History

France
- Launched: 1796
- Fate: Sold c.1802

United Kingdom
- Name: Pretty Lass
- Owner: T. Lockyer
- Acquired: c.1803
- Fate: Sunk 17 July 1807

General characteristics
- Tons burthen: 2592⁄94 or 263, or 264, or 270, (bm)
- Sail plan: Ship rig
- Complement: 80 (1803)
- Armament: 1803:16 × 6-pounder guns + 4 × 42-pounder carronades; 1805:14 × 18-pounder carronades + 4 × 6-pounder guns, or; 1805:14 × 18-pounder carronades ;

= Pretty Lass (1803 ship) =

Pretty Lass was a ship launched in 1796, in France that a Briton purchased c.1803. From late 1803, she sailed as a privateer under a letter of marque until the Royal Navy put her under contract from 9 June 1804 to 25 May 1805, as a hired armed ship. She had a brief, unremarkable career while under contract to the Navy. She then carried troops for the unsuccessful second British invasion of the River Plate. Pretty Lass was sunk in 1807, at the River Plate.

==Career==
Pretty Lass first appears in the Register of Shipping in 1804. (She does not appear in Lloyd's Register. The Register shows that she was built in France in 1796, and that she had received new sides of pine in 1802. Her master and owner is given as T. Lockyer. She is not described as a prize, and so was probably a vessel that Lockyer purchased during the Peace of Amiens.

===Letter of marque===
On 22 October 1803, T. Lockyer, Esq., announced he was the sole owner of two of the "most beautiful letters of marque that will sent from any port in the United Imperial Kingdoms of England and Ireland." Both were coppered. One was Pretty Lass, under the command of Alexander Ferguson. The other was the Lady Charlotte. It was Lockyer's intent that the two would sail together. The extent of Pretty Lasss armament, the size of her crew, and the fact that she was to sail in company with Lady Charlotte are consistent with her being a privateer.

On 22 December, Lockyer stated that Pretty Lass was almost ready for sea. She was under the command of Alexander Ferguson.
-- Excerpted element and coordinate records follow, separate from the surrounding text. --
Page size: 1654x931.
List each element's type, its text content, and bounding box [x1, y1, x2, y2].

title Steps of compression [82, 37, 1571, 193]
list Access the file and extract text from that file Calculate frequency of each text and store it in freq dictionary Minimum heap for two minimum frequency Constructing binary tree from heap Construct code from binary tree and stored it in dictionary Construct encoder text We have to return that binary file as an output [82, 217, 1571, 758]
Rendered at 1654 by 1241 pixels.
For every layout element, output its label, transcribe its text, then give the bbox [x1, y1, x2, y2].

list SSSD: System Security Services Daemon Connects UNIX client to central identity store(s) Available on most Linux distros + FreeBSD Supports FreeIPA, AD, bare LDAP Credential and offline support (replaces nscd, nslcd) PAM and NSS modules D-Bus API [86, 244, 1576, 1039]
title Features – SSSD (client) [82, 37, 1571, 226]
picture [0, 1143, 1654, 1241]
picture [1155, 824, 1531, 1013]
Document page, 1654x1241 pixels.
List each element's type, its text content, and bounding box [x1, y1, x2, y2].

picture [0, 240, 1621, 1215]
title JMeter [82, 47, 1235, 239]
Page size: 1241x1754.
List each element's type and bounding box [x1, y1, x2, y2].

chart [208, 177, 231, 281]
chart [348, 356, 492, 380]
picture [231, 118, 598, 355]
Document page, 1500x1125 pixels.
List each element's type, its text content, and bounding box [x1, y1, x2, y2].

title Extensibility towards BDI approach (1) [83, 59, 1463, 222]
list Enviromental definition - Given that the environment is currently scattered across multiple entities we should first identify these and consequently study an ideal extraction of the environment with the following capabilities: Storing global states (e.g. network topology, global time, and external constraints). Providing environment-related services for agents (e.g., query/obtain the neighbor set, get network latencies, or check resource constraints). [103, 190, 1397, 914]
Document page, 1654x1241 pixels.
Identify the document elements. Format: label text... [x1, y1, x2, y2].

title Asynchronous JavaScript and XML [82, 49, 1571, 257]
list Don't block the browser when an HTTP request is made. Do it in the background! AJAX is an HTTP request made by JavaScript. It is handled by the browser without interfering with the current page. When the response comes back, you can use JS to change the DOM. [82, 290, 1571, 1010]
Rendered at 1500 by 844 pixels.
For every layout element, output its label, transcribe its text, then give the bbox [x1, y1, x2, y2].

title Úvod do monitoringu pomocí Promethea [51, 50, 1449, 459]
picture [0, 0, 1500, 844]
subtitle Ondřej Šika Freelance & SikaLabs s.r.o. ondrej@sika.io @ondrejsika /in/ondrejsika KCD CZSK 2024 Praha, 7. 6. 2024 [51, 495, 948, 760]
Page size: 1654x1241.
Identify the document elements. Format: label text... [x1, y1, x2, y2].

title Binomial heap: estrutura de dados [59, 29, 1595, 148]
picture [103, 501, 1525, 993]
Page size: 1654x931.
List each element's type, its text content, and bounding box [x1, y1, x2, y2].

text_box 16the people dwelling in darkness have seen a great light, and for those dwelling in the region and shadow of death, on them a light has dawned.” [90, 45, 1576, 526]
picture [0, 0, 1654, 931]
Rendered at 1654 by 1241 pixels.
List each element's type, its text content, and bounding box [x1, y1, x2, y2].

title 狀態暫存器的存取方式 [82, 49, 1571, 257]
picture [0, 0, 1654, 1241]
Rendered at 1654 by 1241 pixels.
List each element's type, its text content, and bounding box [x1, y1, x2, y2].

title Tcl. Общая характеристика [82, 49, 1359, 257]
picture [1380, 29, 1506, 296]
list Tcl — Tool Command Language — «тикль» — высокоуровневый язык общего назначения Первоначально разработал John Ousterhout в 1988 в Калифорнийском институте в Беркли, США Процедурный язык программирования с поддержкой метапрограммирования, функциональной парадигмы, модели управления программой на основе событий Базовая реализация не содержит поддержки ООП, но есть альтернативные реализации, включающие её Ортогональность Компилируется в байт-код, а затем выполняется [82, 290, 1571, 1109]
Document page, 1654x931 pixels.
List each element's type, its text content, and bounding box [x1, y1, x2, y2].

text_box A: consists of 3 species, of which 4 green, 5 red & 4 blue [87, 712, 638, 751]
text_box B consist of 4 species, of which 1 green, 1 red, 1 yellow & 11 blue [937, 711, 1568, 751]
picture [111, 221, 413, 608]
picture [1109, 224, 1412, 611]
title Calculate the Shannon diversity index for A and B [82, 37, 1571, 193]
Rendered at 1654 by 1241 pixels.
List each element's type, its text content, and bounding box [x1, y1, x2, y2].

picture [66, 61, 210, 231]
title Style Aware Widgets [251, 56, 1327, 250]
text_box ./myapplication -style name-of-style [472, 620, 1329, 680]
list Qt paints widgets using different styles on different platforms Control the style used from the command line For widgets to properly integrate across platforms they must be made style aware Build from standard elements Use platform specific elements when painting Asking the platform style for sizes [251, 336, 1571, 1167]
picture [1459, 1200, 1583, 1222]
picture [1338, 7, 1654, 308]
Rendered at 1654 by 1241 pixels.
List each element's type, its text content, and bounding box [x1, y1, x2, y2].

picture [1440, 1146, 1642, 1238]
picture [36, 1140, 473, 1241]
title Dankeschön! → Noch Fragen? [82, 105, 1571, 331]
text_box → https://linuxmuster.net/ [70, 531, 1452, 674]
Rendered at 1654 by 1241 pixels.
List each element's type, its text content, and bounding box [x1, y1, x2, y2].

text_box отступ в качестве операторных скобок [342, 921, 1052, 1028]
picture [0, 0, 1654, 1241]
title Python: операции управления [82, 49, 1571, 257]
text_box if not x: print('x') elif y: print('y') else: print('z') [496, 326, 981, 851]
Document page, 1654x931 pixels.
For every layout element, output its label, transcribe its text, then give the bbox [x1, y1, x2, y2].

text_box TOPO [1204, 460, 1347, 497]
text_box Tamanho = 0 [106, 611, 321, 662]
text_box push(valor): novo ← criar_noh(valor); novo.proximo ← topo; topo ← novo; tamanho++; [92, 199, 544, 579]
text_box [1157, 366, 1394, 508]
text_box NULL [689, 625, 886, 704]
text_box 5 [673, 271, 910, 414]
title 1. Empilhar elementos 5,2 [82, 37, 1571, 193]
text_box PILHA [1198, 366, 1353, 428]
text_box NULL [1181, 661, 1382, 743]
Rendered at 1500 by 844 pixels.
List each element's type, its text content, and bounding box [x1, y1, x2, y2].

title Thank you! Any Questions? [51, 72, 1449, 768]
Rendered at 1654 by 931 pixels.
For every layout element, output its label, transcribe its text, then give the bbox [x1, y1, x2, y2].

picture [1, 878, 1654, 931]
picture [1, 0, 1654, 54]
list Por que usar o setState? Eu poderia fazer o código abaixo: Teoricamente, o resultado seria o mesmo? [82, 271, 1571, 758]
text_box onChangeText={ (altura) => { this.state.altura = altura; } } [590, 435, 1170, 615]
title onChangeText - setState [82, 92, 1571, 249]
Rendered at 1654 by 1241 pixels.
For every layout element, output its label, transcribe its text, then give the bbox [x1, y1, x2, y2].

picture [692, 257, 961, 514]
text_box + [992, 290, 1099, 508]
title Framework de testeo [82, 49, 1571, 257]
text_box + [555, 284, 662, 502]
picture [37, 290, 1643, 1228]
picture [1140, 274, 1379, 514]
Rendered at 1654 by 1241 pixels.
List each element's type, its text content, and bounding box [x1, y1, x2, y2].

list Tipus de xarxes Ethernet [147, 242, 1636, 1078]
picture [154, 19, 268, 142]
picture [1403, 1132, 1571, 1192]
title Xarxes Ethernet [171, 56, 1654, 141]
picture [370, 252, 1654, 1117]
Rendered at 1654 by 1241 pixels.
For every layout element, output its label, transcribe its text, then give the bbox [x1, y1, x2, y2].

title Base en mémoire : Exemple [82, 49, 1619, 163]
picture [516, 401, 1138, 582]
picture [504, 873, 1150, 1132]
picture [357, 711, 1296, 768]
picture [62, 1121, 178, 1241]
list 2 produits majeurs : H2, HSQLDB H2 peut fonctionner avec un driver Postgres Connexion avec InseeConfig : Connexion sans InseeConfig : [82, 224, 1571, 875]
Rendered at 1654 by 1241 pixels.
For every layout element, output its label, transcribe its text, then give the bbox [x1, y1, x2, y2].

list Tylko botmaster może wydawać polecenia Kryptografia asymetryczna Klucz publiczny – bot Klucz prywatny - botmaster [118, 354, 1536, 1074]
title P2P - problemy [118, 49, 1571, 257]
Ferguson received a letter of marque on 15 August 1803.

===Hired armed ship===
Pretty Lass was one of four vessels that Mr. T. Lockyer, of Plymouth, owned that the government hired at the same time. In reporting the transaction, the Naval Chronicle described Pretty Lass as a ship under the command of Captain Tippet. (Note: The other three vessels were the ships , of thirty-two 32-pounder carronades, Captain Mackellar, and the Trowbridge, of twenty 6-pounder guns and eight 18-pounder carronades, as well as the schooner , Lieutenant Usher.) Tippet was Commander James Tippett. The Sporting Magazine reported on Tippett's appointment to command Pretty Lass, stating that "It is no wonder that a Pretty Lass should have a Tippet."

Tippett was still in command on 6 August when Pretty Lass sailed from Plymouth with dispatches for the fleet at Brest. He left Pretty Lass to take command of , and was lost when Hawk disappeared, presumed foundered, in December. Tippett's successor was Commander Thomas Smith (or Smyth). Under Smyth's command, Pretty Lass served on convoy duty in the Channel.

The last mention in Lloyd's List of a Pretty Lass, armed ship, is that she returned to Plymouth from a cruise on 22 May.

===Subsequent career===
The next mention in Lloyd's List of a Pretty Lass is that Pretty Lass, Cumming, master, sailed from Portsmouth on 4 October 1805, as part of a convoy for Gibraltar. She returned from Gibraltar on 21 December.

==Fate==
On 29 August 1806, Pretty Lass sailed from Simon's Bay. She was one of several transports, under escort by , that were carrying troops for the British invasion of the River Plate. The last mention is that Pretty Lass (transport), Cummings, master, was sunk in the River Plate on 17 July 1807.